There are socio-political challenges in producing and archiving knowledge, whereby Western institutions of knowledge have a long history of amplifying the sciences as neutral and objective, in order to justify race, class, disability and gender-based oppressions. In The Long Shadow Of Colonial Science (2021) by art historian and environmental humanities scholar, Sria Chatterjee, we are introduced to how botanical specimen collections have a long colonial history of violence. “The botanical sciences aided the colonial enterprise and were, in turn, organised by it.” She refers to the plant-based resources that were globally extracted by the British Empire and mechanised through imperialist trade, at the expense of the colonised Indigenous land stewards and the health of their ecologies. To learn from history and to contend with the potential for harm in systems of knowledge making – through their lasting legacies of extraction, exploitation and  ideological distribution – how can we begin to shape the knowledge stemming from Bio Arts projects through ethical practices?

Looking to Bio Arts can provoke us to build relationships to a multitude of life forms, incorporating these experiences through differently scaled timelines, technologies, data, senses, and more.
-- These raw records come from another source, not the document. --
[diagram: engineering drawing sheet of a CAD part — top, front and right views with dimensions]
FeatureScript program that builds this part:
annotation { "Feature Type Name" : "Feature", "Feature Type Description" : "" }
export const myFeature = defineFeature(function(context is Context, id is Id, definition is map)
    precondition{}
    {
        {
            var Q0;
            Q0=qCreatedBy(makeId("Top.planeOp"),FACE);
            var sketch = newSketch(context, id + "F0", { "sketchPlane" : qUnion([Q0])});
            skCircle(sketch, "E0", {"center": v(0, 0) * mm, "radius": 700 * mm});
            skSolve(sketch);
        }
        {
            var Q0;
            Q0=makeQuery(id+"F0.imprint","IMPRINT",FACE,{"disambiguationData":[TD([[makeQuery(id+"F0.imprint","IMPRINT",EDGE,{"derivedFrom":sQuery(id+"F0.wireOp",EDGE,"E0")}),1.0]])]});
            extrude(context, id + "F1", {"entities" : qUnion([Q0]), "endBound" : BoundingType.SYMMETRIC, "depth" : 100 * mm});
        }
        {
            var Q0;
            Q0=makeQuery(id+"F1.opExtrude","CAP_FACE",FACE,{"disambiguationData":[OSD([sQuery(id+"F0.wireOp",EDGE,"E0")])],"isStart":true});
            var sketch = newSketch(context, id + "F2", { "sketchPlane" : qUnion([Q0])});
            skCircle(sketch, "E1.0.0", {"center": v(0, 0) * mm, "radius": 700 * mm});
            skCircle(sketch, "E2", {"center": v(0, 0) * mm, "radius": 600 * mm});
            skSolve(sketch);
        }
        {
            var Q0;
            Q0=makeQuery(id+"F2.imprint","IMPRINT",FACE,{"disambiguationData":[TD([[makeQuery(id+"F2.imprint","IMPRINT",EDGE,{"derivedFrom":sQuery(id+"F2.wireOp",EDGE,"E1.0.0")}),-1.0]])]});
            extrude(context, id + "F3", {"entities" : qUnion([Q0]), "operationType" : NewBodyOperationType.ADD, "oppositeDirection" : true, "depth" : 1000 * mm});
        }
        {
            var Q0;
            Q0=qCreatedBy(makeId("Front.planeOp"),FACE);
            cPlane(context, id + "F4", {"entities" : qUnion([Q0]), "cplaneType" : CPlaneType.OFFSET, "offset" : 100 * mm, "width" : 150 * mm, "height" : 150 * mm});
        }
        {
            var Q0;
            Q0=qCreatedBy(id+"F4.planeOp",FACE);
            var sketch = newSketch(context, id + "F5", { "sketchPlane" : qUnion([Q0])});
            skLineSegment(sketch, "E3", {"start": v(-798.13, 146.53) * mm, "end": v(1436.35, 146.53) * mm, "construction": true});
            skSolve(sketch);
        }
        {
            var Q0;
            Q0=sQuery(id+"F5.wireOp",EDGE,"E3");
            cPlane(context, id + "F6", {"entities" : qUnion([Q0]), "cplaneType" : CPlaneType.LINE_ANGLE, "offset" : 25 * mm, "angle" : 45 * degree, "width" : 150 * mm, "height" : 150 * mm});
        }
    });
Scholar Melody Jue’s science fiction aligned strategy of conceptual displacement encourages us to reframe our normative understanding of an environment, material or cycle of processes by seeking to identify with them in contexts a bit more alien to what we’re used to. In her Wild Blue Media: Thinking Through Seawater (2020), she asks, “How would ways of speaking about (x) change if you were to displace or transport it to a different environmental context, like the ocean?” (Jue, 2020:6), which we may take **to ask, “like the microbial?”

To what extent does knowledge making repackage, even appropriate, older and Othered culturally specific processes of making, as if they are new Western scientific innovations? The ethics of knowledge production must align with cultural histories. As Dr Max Liboiron, founder of CLEAR (an interdisciplinary plastic pollution laboratory using research methods that “foreground humility and good land relations”), highlights in their book Pollution Is Colonialism (2021), “you can’t have obligation without specificity.” This is to say solidarities must be specific to lived experiences and positionalities, and universalising experiences of oppressions as a collective ‘We’ actually decomposes the sincerity of solidarity. How could Bio Arts encourage us to hold multiple perspectives, while navigating where overlaps and frictions remain committed to the cause for more positive actions?